Mr. Bryany asked, with a rather obvious anxiety:

"But when can you pay?

"Oh, I'll send you a cheque in a day or two." And Edward Henry in his turn took a fresh cigarette.

"That won't do! That won't do!" cried Mr. Bryany. "I absolutely must have the money to-morrow morning in London. I can sell the option in London for eighty pounds, I know that."

"You must have it?"

"Must!"

They exchanged glances. And Edward Henry, rapidly acquiring new knowledge of human nature on the threshold of a world strange to him, understood that Mr. Bryany, with his private sitting-room and his investments in Seattle and Calgary, was at his wits' end for a bag of English sovereigns, and had trusted to some chance encounter to save him from a calamity. And his contempt for Mr. Bryany was that of a man to whom his bankers are positively servile.

"Here," Mr. Bryany almost shouted, "don't light your cigarette with my option!"
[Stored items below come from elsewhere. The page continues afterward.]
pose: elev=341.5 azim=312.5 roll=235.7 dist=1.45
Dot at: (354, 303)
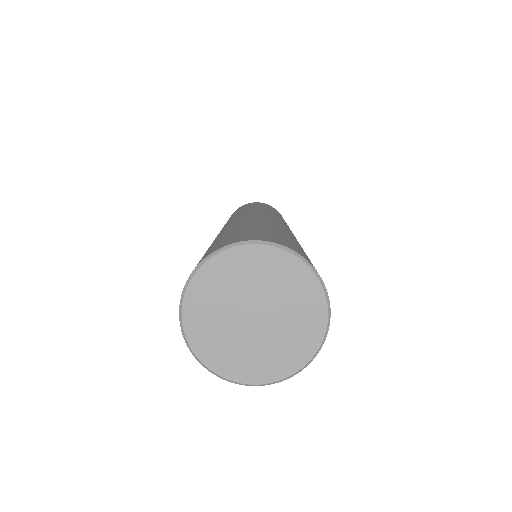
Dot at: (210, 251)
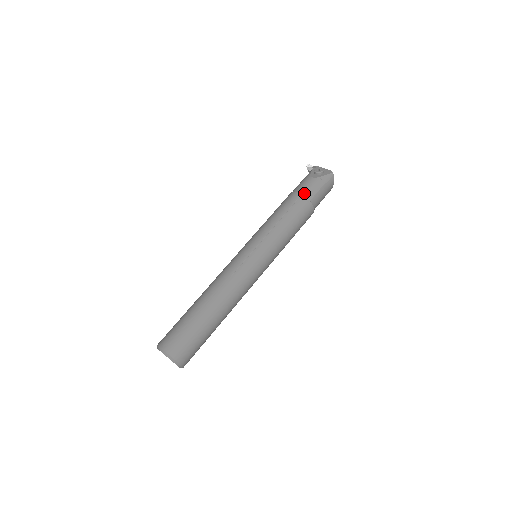
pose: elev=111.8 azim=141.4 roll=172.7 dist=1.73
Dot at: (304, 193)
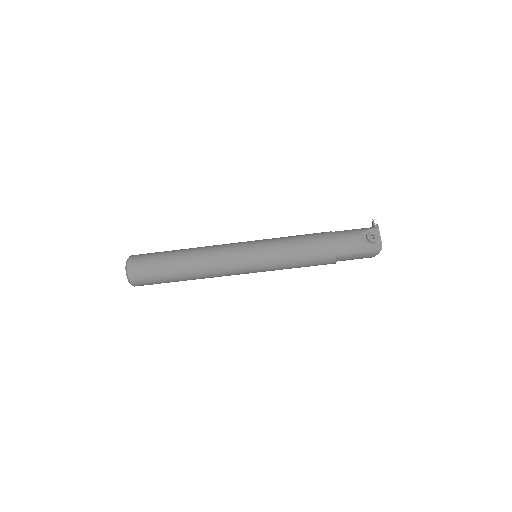
Dot at: (338, 246)
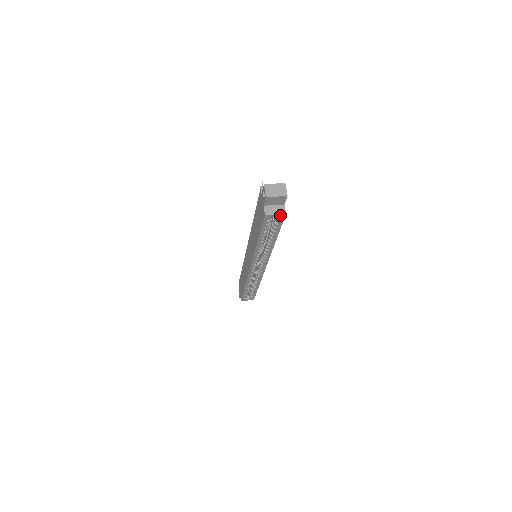
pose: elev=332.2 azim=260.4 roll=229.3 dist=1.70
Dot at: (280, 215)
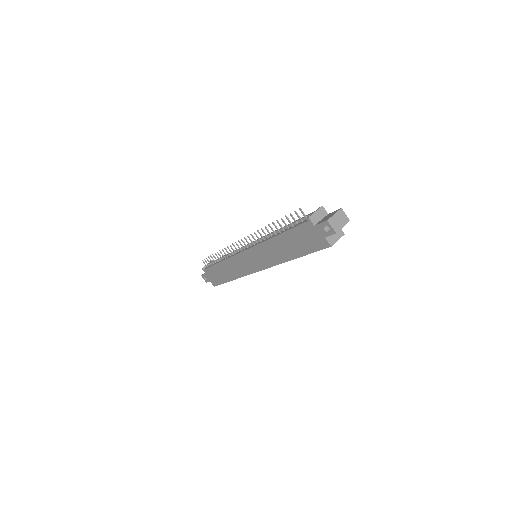
Dot at: (339, 238)
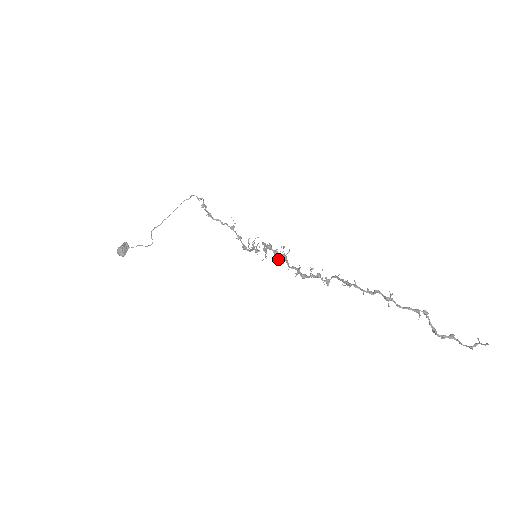
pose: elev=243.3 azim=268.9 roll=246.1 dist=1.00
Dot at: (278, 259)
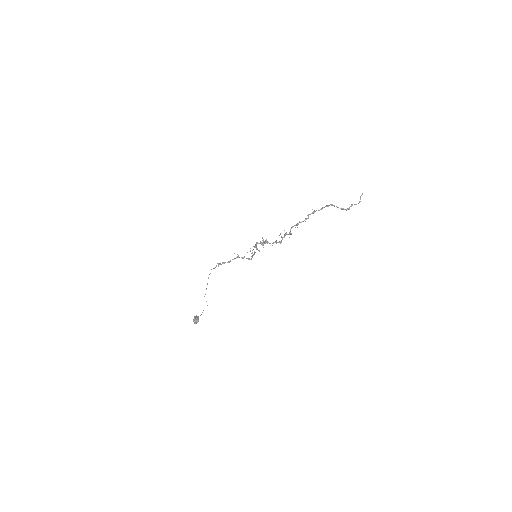
Dot at: occluded
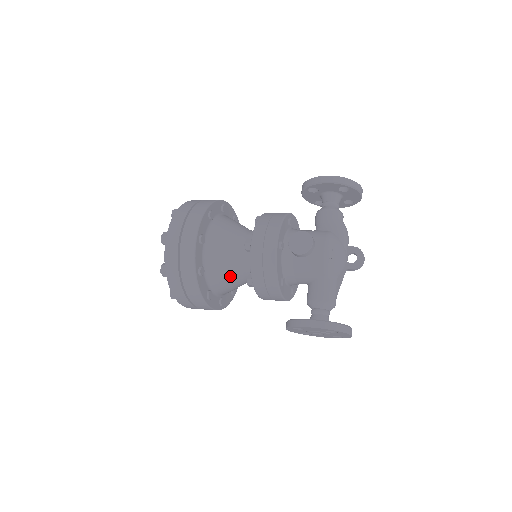
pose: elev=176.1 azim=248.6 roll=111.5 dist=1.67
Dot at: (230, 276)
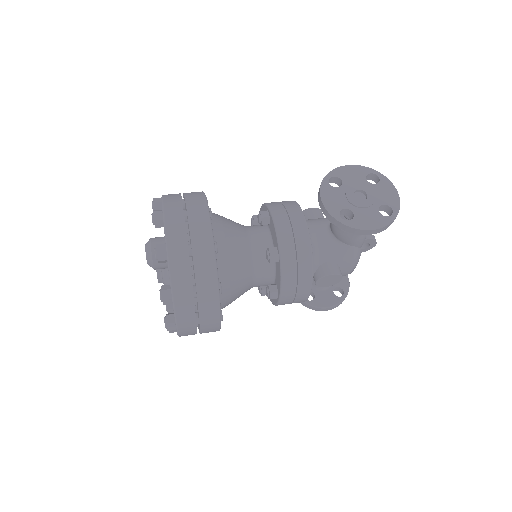
Dot at: occluded
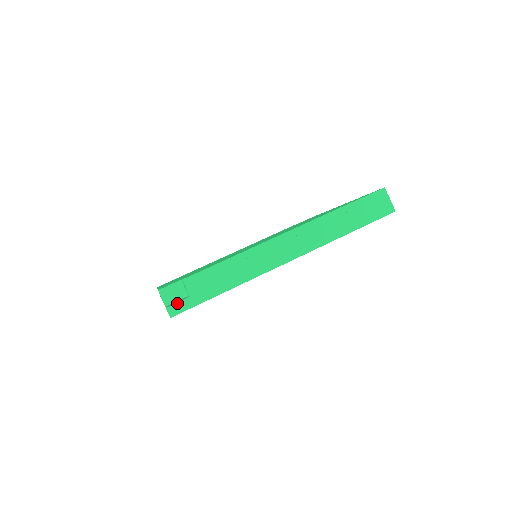
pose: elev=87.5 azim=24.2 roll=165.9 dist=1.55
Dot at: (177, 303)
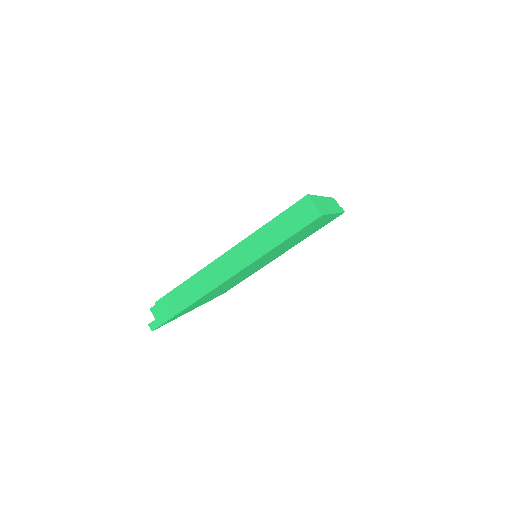
Dot at: (154, 320)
"I beg pardon," Edward Henry apologised, dropping the document which he had creased into a spill. There were no matches left on the table.

"I'll find you a match."

"It's of no consequence," said Edward Henry, feeling in his pockets. Having discovered therein a piece of paper, he twisted it and rose to put it to the gas.

"Could you slip round to your bank and meet me at the station in the morning with the cash?" suggested Mr. Bryany.

"No, I couldn't," said Edward Henry.

"Well, then, what--?"

"Here, you'd better take this," the Card, reborn, soothed his host, and, blowing out the spill which he had just ignited at the gas, he offered it to Mr. Bryany.

"What?"

"This, man!"

Mr. Bryany, observing the peculiarity of the spill, seized it and unrolled it, not without a certain agitation.

He stammered:

"Do you mean to say it's genuine?"

"You'd almost think so, wouldn't you?" said Edward Henry. He was growing fond of this reply, and of the enigmatic playful tone that he had invented for it.

"But--"

"We may, as you say, look twice at a fiver," continued Edward Henry, "but we're apt to be careless about hundred-pound notes in this district. I daresay that's why I always carry one."

"But it's burnt!"

"Only just the edge, not enough to harm it. If any bank in England refuses it, return it to me, and I'll give you a couple more in exchange. Is that talking?"

"Well, I'm dashed!" Mr. Bryany attempted to rise, and then subsided back into his chair. "I am simply and totally dashed!" He smiled weakly, hysterically.

And in that instant Edward Henry felt all the sweetness of a complete and luscious revenge.

He said commandingly:

"You must sign me a transfer. I'll dictate it."

Then he jumped up.

"You're in a hurry?"

"I am. My wife is expecting me. You promised to find me a match." Edward Henry waved the unlit cigarette as a reproach to Mr. Bryany's imperfect hospitality.